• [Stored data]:
____________
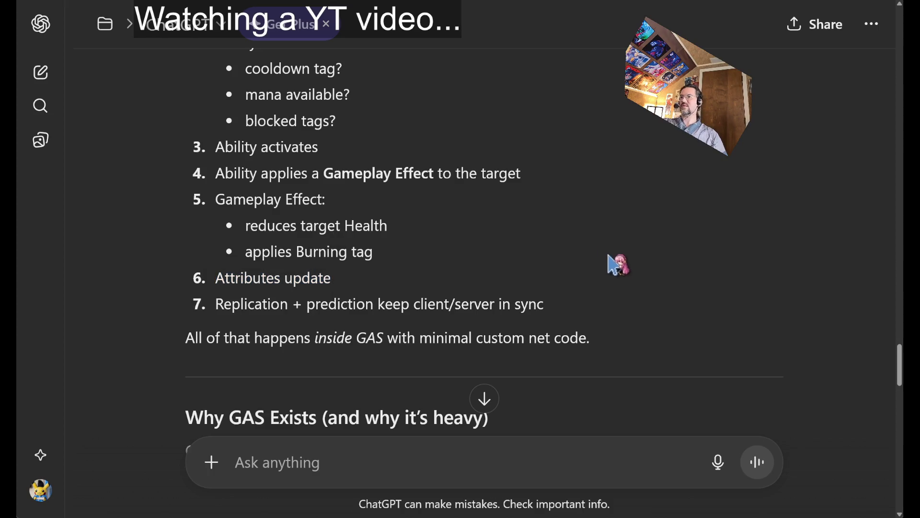
pyautogui.scroll(-5, 616, 198)
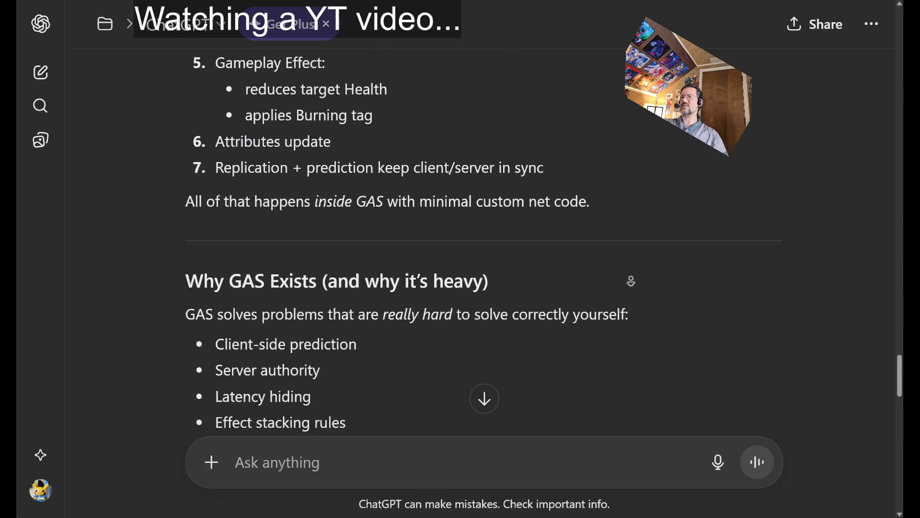
# - Highlight the problems GAS solves: Client-side prediction through Latency hiding
pyautogui.scroll(-2, 631, 281)
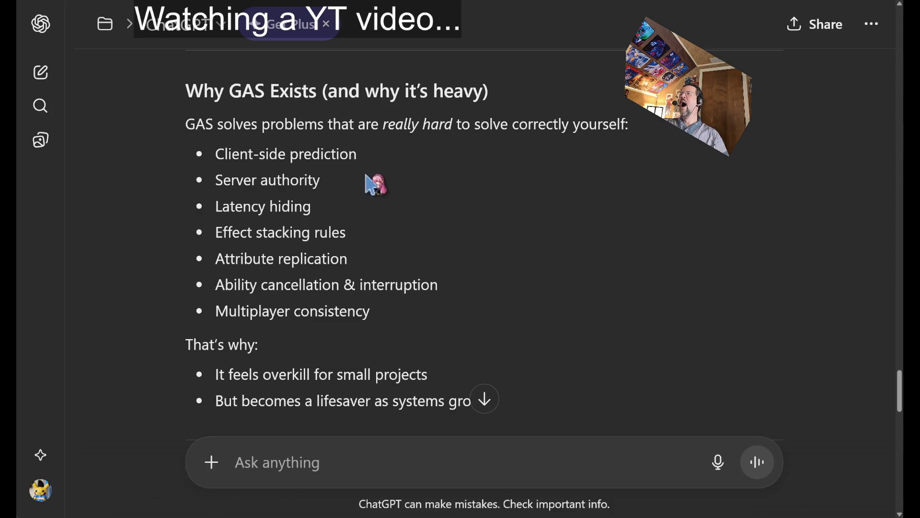
pyautogui.moveTo(378, 165)
pyautogui.mouseDown()
pyautogui.moveTo(382, 224)
pyautogui.moveTo(396, 207)
pyautogui.moveTo(242, 154)
pyautogui.moveTo(242, 165)
pyautogui.moveTo(389, 206)
pyautogui.mouseUp()
pyautogui.tripleClick(422, 201)
pyautogui.tripleClick(242, 163)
____________
• [Brief]: So that the copy stays exact, reproduce each record word for word and leave its images out.

• [Task output]:
pyautogui.scroll(-5, 616, 198)
# - Highlight the problems GAS solves: Client-side prediction through Latency hiding
pyautogui.scroll(-2, 631, 281)
pyautogui.moveTo(378, 165)
pyautogui.mouseDown()
pyautogui.moveTo(382, 224)
pyautogui.moveTo(396, 207)
pyautogui.moveTo(242, 154)
pyautogui.moveTo(242, 165)
pyautogui.moveTo(389, 206)
pyautogui.mouseUp()
pyautogui.tripleClick(422, 201)
pyautogui.tripleClick(242, 163)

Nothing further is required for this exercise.